Filgotinib works by blocking inflammation-linked Janus kinase (JAK) proteins. The drug is designed to be more selective and therefore safer than approved drugs of the same class, such as Pfizer’s tofacitinib. This therefore brings some irony to last year’s FDA rejection based on safety concerns. Filgotinib was also the star candidate in Gilead’s portfolio — before remdesivir, a drug designed to treat Covid-19, took its place amid the raging Covid-19 pandemic last year.
However, this isn’t the end of the road for filgotinib. The companies are awaiting the potential EU approval of the drug in ulcerative colitis, and are developing it for other inflammatory disease indications. According to interim safety results from two phase II studies released today, men given filgotinib appeared to have no more sperm count problems than the placebo group. These results were hailed by company officials as good news. If the full results continue to back up filgotinib, they could be key to swaying the FDA in favor of the drug.
“Gilead’s commitment to inflammation continues through our 10-year collaboration with Galapagos and our broader pipeline, as we seek to identify and develop new therapies for people living with inflammatory conditions,” a Gilead representative told me.
“In collaboration with Gilead, we have achieved approval of our first medicine, Jyseleca (filgotinib), in Europe, which will be commercialized by Galapagos across the region,” said a Galapagos spokesperson.

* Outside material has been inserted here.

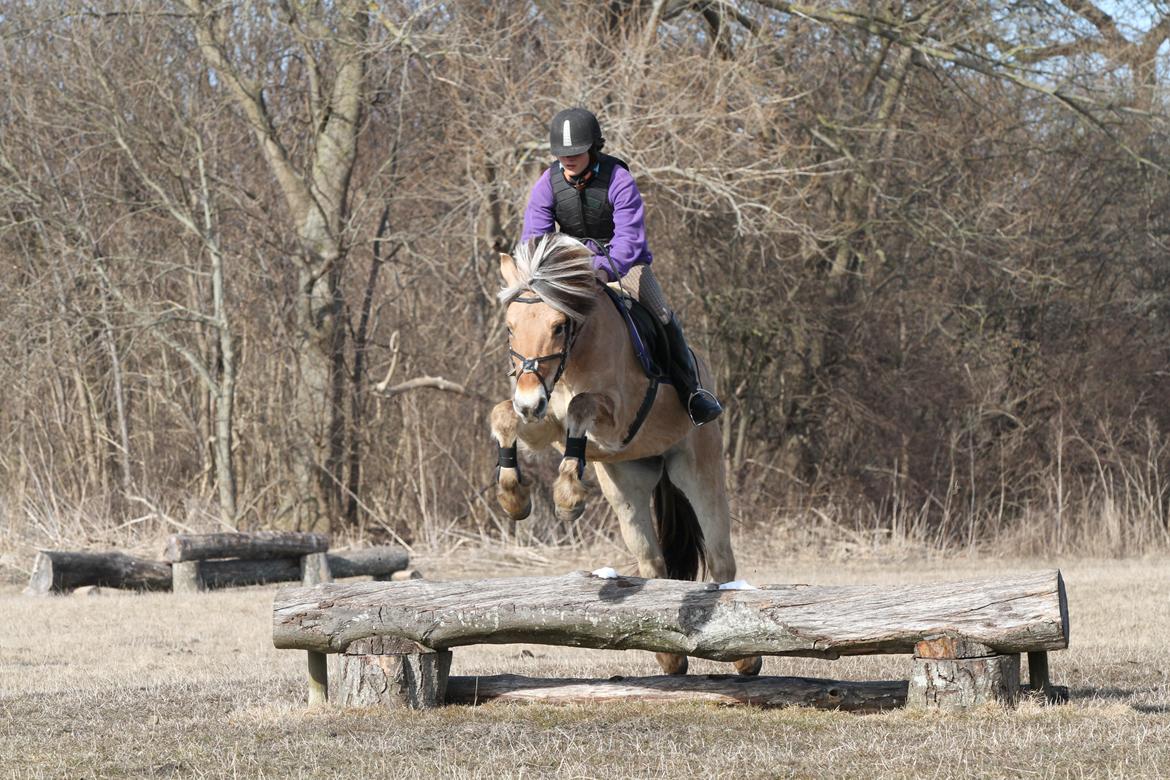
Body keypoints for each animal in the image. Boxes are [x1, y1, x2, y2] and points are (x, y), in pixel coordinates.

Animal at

The company also seemed upbeat about its partnership with Gilead, which has been the subject of intense media speculation in recent weeks.
Galapagos, which posted a net loss of €305M in 2020, is nevertheless well-capitalized, with €5.4B of total current assets at the end of last year.
“What I believe is still unique about Galapagos is their cash position,” Plevier said. “They still have the steering wheel in their own hands and are well-capitalized for repositioning.”
The 2019 deal with Gilead, he adds, is something that helped Galapagos enormously to be in that position. He sees it as a lesson for entrepreneurs.
“If an investor or entrepreneur could capitalize big on something they have developed that is still in an early stage, there are some big advantages of doing so,” Plevier said. “Needless to say, the biggest advantage is capitalizing your company for failures in a later stage.”